Hoy, la debilidad institucional que afecta a los sistemas administrativos es la más grave de los últimos tiempos. Salvo el sistema de abastecimiento, cuyo marco normativo se actualizó con la Ley N.° 32609, Ley de Contrataciones Públicas, que entró en vigencia en abril del año pasado, los demás requieren no solo reformas legales, sino cambios profundos en sus procesos operativos. Y como lo he comentado previamente en esta columna, es imprescindible que estos sistemas funcionen de manera articulada para superar la fragmentación actual, tanto en su integración intersistémica —para operar como un engranaje único al servicio del ciudadano y garantizar transparencia, legalidad, eficacia, rendición de cuentas e integridad— como al interior de cada sistema, donde a menudo las etapas son solo secuenciales en teoría y faltan mecanismos de integración concurrente.
Recientemente, en la presentación del libro Transformando la operación estatal: Ideas para mejorar los sistemas administrativos en la Escuela de Posgrado de la Universidad Continental, y el posterior conversatorio con expertos en gestión pública, se subrayaron estos desafíos.
Hoy más que nunca los ciudadanos necesitan un Estado que funcione a su servicio, pero para lograrlo se requieren mejoras sustantivas a corto plazo y reformas estructurales a mediano plazo, incluidas modificaciones legales y, en algunos casos, constitucionales que permitan modernizar los sistemas administrativos y la operación estatal.
Aunque se necesita una visión integrada de metagobernanza que, desde el sistema de modernización de la gestión pública, articule y coordine las mejoras en todos los sistemas administrativos, la reforma más urgente es la implementación de un servicio civil meritocrático y flexible en los niveles nacional, regional y local.
Esto es especialmente crítico en los gobiernos subnacionales, donde las brechas de capacidad institucional son mayores. Se propone una carrera pública que abarque incluso los cargos gerenciales, reservando únicamente los puestos de confianza para la alta dirección, y que garantice la incorporación y permanencia de los mejores funcionarios mediante concursos públicos meritocráticos con fases preclusivas, sistemas de ascenso programados y desvinculación automática ante la ausencia reiterada de promoción por falta de mérito y bajo desempeño. No se trata solo de regulaciones o mejora de procesos. Se debe observar la necesidad de contar con servicio civil profesional y meritocrático.

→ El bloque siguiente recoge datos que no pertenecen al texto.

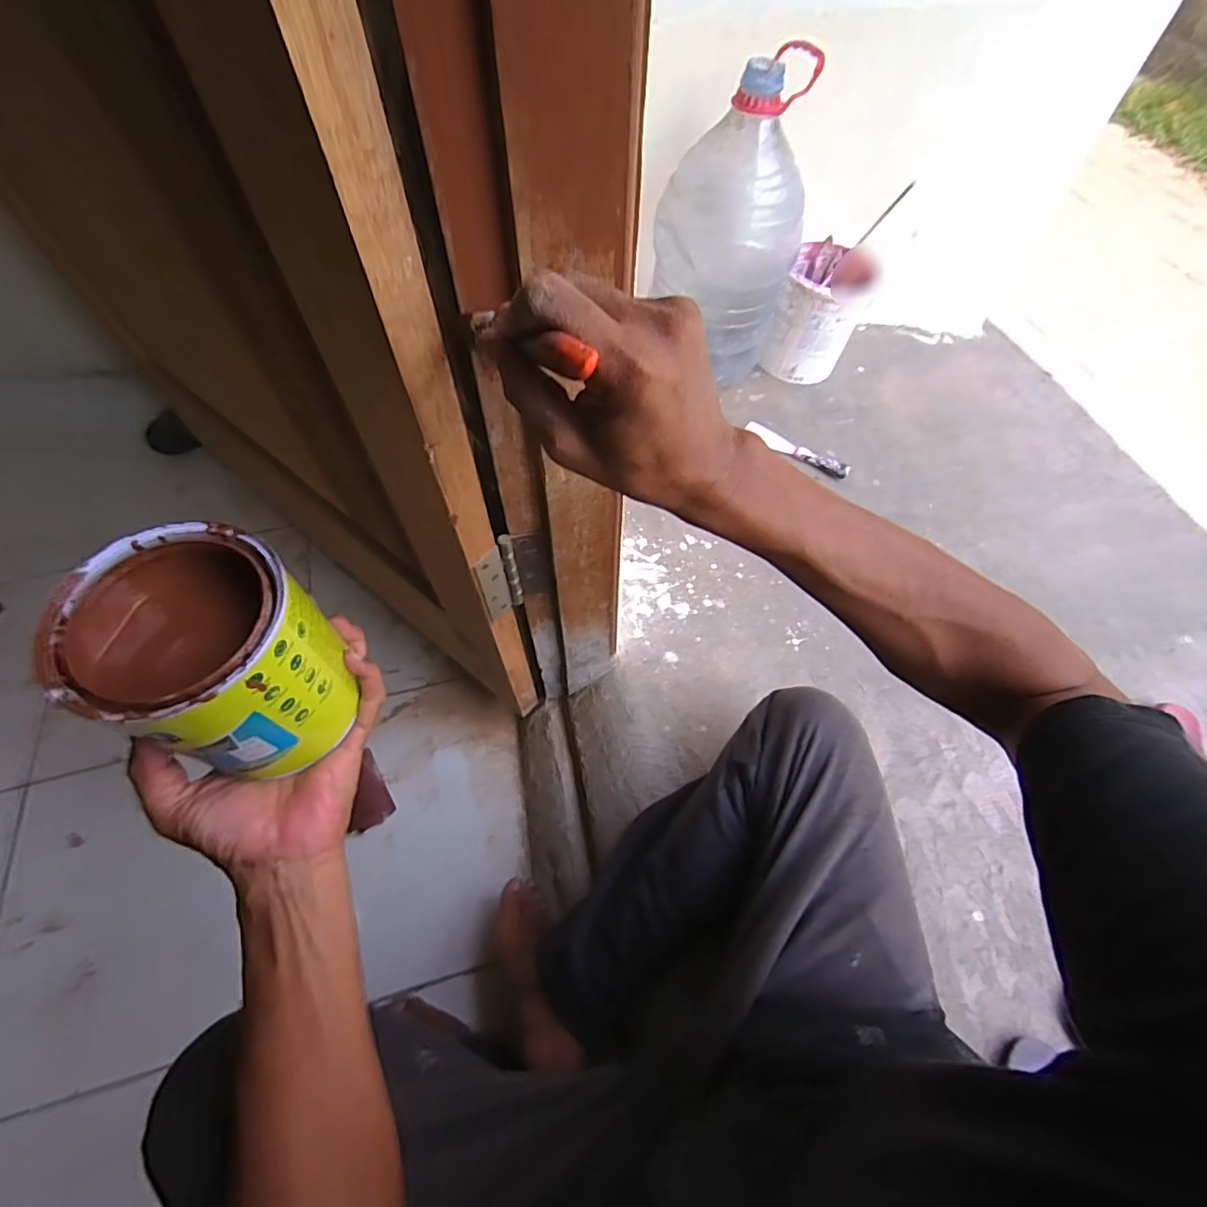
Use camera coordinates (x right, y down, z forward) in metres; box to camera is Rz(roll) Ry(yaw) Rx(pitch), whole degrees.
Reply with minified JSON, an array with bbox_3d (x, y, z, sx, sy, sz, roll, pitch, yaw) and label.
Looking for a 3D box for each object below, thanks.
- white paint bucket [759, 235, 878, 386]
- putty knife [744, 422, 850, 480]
[{"bbox_3d":[0.427,-0.566,1.109,0.156,0.195,0.185,21,62,11],"label":"white paint bucket"},{"bbox_3d":[0.364,-0.292,1.055,0.207,0.026,0.036,32,65,16],"label":"putty knife"}]

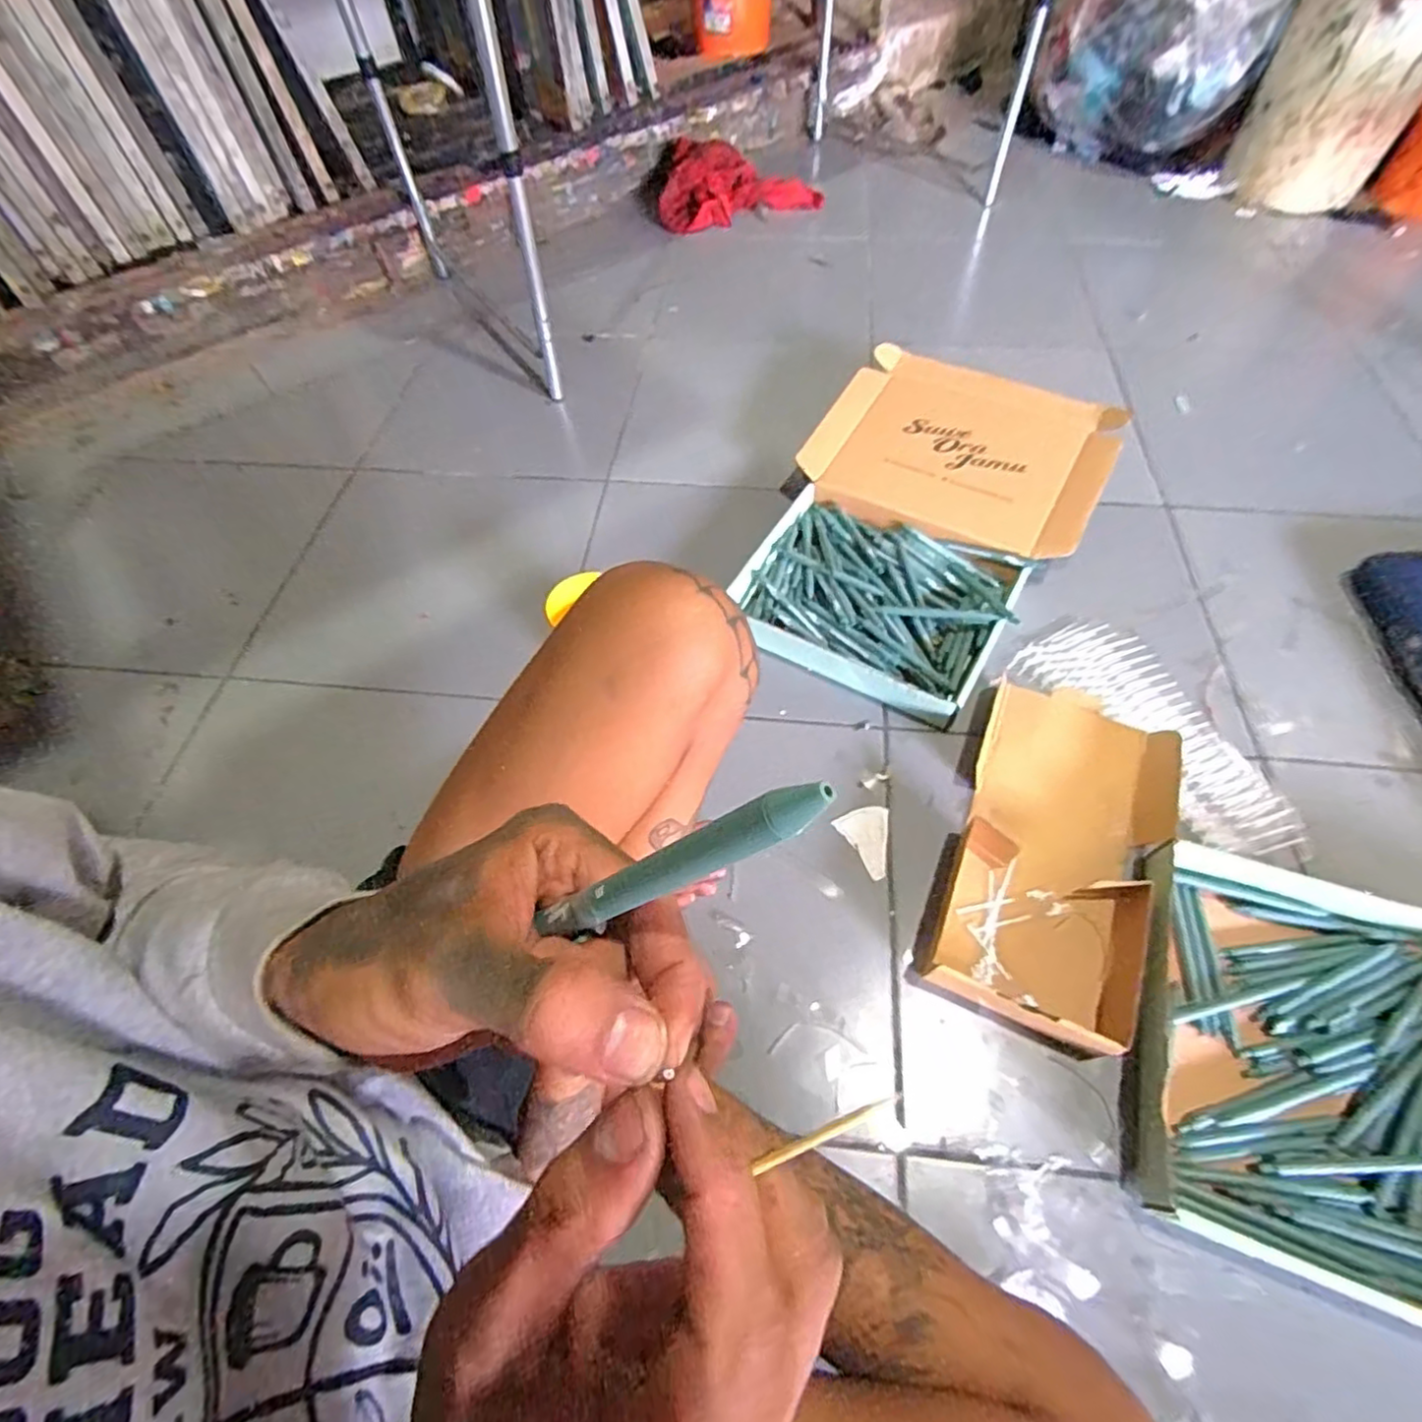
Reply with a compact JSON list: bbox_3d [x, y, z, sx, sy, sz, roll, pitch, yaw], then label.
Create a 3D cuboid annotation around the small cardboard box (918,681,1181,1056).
[{"bbox_3d":[0.353,0.127,0.650,0.193,0.050,0.373,21,63,15],"label":"small cardboard box"}]

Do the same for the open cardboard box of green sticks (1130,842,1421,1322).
[{"bbox_3d":[0.626,0.319,0.505,0.525,0.071,0.314,18,62,14],"label":"open cardboard box of green sticks"}]

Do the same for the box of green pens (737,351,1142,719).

Solo con la transformación de los sistemas administrativos, aprovechando intensivamente la inteligencia artificial y aprendiendo de la literatura especializada y la experiencia nacional e internacional comparada, se podrá restablecer la institucionalidad en la operación estatal y la confianza ciudadana, asegurando que la gestión pública se despliegue con criterios técnicos, en favor del interés colectivo y por los mejores profesionales disponibles, al servicio de la nación.
De este modo, el próximo gobierno nacional y los regionales y locales, durante su siguiente periodo gubernamental, no solo tendrán mayores posibilidades de cumplir las promesas hechas en campaña, sino también de sentar las bases para retomar una senda sostenida de crecimiento económico y desarrollo social en beneficio de todos los peruanos.